Wednesday, January 25, 2012

Arc'teryx Atom lt Hoody Review

The Arcteryx Atom LT Hoody

I just wanted to share a few thoughts about what has become one of my very favorite pieces of kit.  I have owned this jacket now for almost 2 1/2 years.  My initial thoughts on it when I first put it on were that the fit was perfect, the cuffs were the best I've ever seen for this type of jacket, and the price was very competitive with many of the other synthetic offerings from Patagonia, Mountain Hardwear, etc.  A few days later I was using it as a belay jacket while sport climbing in Ogden, Utah (it was October), then a week or so later I used it as my active climbing layer while climbing the NW Ice Couloir on the Middle Teton.  The next week I was using it as a more formal jacket while going to eat at a nice restaurant.  This jacket has been one of the most versatile jackets I have ever owned.

NW Couloir, Middle Teton, WY

It was about 25 degrees Fahernheit while on the Middle Teton.  The wind was blowing about 35 mph from the lower saddle until we got into the couloir and then it died down to about 15 mph.  Normally these temperatures would have been a little too warm to be climbing hard in this jacket, but the wind, combined with the underarm stretch panels, made climbing in this jacket quite comfortable.  It was just the right amount of insulation to not overheat while climbing, and to not freeze at the belays (though we simul-climbed the majority of the route).

Two years later and I am still smitten with this jacket.  My wife was too and often stole it from me, until she got one of her own for christmas.  I have taken this jacket on every climbing and backpacking trip since I got it until just a few weeks ago when my wife and I climbed the Pfeifferhorn above Little Cottonwood Canyon, UT.  I have grown quite attached to this jacket and I have to admit I was a bit sad leaving it behind.  In place of the atom I took the Arcteryx Acto MX Hoody and a Rab Neutrino down jacket.  I figured the Rab would be a little nicer around camp (lows were in the single digits) and the Acto was new and I was anxious to try it out.  I must admit I was very pleased with the Acto.  Stay tuned for a full review.  I need to get more climbing and hiking in it under my belt.

My wife and I on the Pfeifferhorn, UT.  I am wearing the Acto MX Hoody and she is in her Atom LT Hoody.

Back to the Atom.  A few reasons why I love this jacket.  First of all, the fit is incredible.  I am 6'2", 185 lbs., and have a short torso (18" torso length).  I bought it in a medium.  The sleeves are the perfect length, the hood fits nicely over my head without a helmet and very well over a helmet, and the hem drops down to about mid butt in back and a couple inches below the belt in front.  The DWR was intially very good, though it has now worn off.  It still repels snow, and it repelled light rain well for about the first year.  With the hood over a climbing helmet, the hood pulls the front of the jacket up to my nose.  This is perfect for me in cold, blowing weather, and I can easily unzip the jacket six inches to breathe easier or to dump heat.

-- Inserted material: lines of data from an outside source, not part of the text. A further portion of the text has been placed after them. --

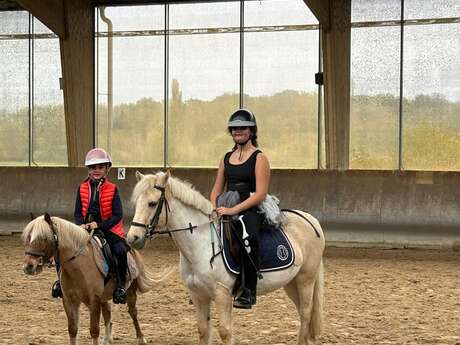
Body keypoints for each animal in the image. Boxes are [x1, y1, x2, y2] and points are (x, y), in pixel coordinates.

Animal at [21, 214, 173, 344]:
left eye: (44, 238)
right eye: (29, 238)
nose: (29, 266)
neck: (78, 266)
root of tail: (131, 249)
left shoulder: (94, 300)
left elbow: (94, 330)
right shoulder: (69, 301)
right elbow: (72, 330)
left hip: (130, 292)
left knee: (133, 313)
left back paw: (141, 338)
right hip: (104, 297)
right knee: (107, 315)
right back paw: (107, 340)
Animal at [127, 172, 326, 344]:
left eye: (152, 203)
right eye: (136, 203)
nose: (132, 238)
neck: (200, 244)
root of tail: (311, 219)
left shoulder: (222, 295)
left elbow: (225, 332)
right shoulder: (199, 295)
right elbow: (203, 330)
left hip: (306, 279)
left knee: (306, 313)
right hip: (291, 282)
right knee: (303, 313)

A few of the features on this jacket include two fleece-backed handwarmer pockets and an internal zip pocket, 60g of coreloft insulation (very similar to primaloft, from what I can tell), powerstretch hardfleece underarm panels, the best cuffs on the market, and a hem drawcord.

About Coreloft:  I was told by an arcteryx rep that coreloft is very similar to primaloft, except the fibers are slightly bigger in diameter.  This allows Arcteryx to use a looser weave in their nylon without coreloft fibers pulling through the shell fabric.  This increases the breathability of the shell.  I would have thought that a looser weave would decrease the durability of the fabric, but in the two years I have been climbing in the jacket, I can't find a single snag or sign of wear.  My wife, on the other hand, has had her jacket for about a month and just found a small snag.  She was using an ice axe for the first time a couple weeks ago, so that may have been the culprit.
There is only one way in which Arcteryx could improve this jacket, in my opinion.  And actually, I don't really think it would be an improvement in most cases.  Anyway, a drawcord on the hood would allow one to cinch the hood down a little tighter around the head for windy conditions.  With a helmet on, the hood is perfect.  Without a helmet, the hood can let a bit of cold air in around the head and can even blow off the head.  A drawcord on the hood would fix this, but I'm still not convinced it's worth the extra weight.  On very cold and windy days, the powerstretch panels can get a little drafty.  In this case a light wind jacket over the top is an easy solution.  The benefit of the added breathability far outweighs this bad side effect. 

To see this jacket in action as well as the fit and features, here's a good, short video from

Also, a couple good reviews from a very knowledgable Dane at Cold Thistle can be found at this link:


I'm convinced that this jacket will continue to be a favorite for years to come.

-Greg, Gear:30

1 comment:

  1. Thanks for the wealth of info about this jacket! I live in the NorthEast of USA and am finally looking to buy a warm jacket (going to Iceland this winter!). Your site has convinced me that this is the perfect jacket for me, and that it can handle 10-20F degree weather.